Rimawan Pradiptyo, Akademisi Universitas Gadjah Mada (UGM) menyoroti aspek korupsi dalam tata kelola lahan di Indonesia. Ia menyayangkan telah terjadi pelemahan pemberantasan korupsi melalui pelemahan KPK. Padahal menurutnya, sebagian besar konflik lahan di Indonesia, bermula dari permasalahan korupsi.

Rimawan menambahkan, perlu adanya perbaikan tata kelola dan pengawasan perizinan. Tidak ada negara maju yang tidak mempunyai one map dan one data. Implementasi one map dan one data ini masih menjadi pekerjaan rumah di Indonesia.

Rimawan juga menyoroti penyusunan Omnibus Law yang kurang partisipatif. Menarik investasi secara besar-besaran melalui UU Omnibus Law ini tidak boleh mengabaikan aspek lingkungan. Pemerintah perlu membuka naskah akademik UU Omnibus Law ini ke publik, sehingga prosesnya bisa lebih partisipatif.

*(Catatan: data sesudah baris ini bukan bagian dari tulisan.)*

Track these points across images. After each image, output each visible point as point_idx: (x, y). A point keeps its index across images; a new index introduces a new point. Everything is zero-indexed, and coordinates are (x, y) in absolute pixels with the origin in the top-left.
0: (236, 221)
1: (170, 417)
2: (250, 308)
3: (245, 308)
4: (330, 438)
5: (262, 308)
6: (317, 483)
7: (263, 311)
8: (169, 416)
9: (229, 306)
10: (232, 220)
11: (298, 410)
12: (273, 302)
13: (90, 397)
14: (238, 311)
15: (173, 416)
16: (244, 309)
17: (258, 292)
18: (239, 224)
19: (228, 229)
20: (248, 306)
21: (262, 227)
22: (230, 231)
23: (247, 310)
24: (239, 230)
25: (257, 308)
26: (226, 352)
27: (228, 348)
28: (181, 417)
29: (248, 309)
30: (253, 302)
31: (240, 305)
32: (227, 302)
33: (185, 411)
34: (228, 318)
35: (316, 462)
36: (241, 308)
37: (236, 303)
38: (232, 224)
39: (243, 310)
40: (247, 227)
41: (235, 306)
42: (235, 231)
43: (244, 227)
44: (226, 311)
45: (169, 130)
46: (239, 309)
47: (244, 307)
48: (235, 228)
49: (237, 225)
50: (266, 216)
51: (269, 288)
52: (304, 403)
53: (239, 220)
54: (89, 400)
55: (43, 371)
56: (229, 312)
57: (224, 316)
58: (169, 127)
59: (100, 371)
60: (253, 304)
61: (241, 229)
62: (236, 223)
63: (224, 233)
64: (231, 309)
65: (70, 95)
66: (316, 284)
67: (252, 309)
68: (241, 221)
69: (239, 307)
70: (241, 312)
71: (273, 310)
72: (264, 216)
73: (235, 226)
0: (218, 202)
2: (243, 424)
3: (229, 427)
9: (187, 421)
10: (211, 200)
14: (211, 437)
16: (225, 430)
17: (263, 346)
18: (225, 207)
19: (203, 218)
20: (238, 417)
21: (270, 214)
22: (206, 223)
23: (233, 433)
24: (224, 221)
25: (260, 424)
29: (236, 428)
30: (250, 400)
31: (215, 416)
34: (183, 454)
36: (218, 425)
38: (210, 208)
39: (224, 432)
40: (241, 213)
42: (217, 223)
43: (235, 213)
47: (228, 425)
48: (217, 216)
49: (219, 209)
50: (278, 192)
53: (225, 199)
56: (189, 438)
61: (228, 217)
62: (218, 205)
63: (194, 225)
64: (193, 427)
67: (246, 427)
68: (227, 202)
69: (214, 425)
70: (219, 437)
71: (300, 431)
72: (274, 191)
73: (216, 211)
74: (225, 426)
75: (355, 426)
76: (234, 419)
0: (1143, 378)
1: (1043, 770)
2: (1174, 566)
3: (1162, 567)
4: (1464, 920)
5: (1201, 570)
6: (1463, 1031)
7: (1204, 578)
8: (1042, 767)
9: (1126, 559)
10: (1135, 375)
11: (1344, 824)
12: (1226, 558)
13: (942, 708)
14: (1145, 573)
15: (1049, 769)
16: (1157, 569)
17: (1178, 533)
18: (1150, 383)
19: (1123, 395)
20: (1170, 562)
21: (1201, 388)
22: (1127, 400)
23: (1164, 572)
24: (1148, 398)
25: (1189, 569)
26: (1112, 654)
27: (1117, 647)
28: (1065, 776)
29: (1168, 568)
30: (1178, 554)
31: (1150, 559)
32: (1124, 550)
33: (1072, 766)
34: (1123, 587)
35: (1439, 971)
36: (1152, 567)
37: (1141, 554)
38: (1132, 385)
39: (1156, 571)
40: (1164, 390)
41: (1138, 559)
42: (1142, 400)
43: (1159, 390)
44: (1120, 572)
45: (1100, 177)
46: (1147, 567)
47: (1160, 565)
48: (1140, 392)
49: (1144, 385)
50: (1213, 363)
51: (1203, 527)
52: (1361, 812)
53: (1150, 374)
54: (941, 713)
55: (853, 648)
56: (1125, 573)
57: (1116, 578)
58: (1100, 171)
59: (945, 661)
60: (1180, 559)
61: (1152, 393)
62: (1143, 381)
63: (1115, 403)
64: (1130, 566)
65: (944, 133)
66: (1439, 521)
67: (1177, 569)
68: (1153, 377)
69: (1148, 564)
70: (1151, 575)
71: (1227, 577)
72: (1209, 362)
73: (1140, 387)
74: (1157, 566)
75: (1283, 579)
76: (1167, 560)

Maryati Abdullah, Koordinator Nasional PWYP Indonesia menyampaikan, valuasi ekonomi lingkungan memungkinkan proses pengambilan kebijakan publik berbasis data dan fakta (evidence based) bukan berdasarkan kepentingan politik saja. Valuasi tersebut baik pada fase sebelum pengambilan keputusan, perencanaan, maupun dalam evaluasi dan monitoring kebijakan.

Basuki Wasis, pakar valuasi kerusakan lingkungan Institut Pertanian Bogor (IPB), yang juga menjadi narasumber diskusi menyampaikan, “kerusakan lingkungan bersifat irreversible atau tidak bisa atau sulit dipulihkan. Sayangnya, Pemerintah kadang kala dalam pengambilan kebijakan dan perizinan kerap mengabaikan aspek lingkungan demi kepentingan sesaat.”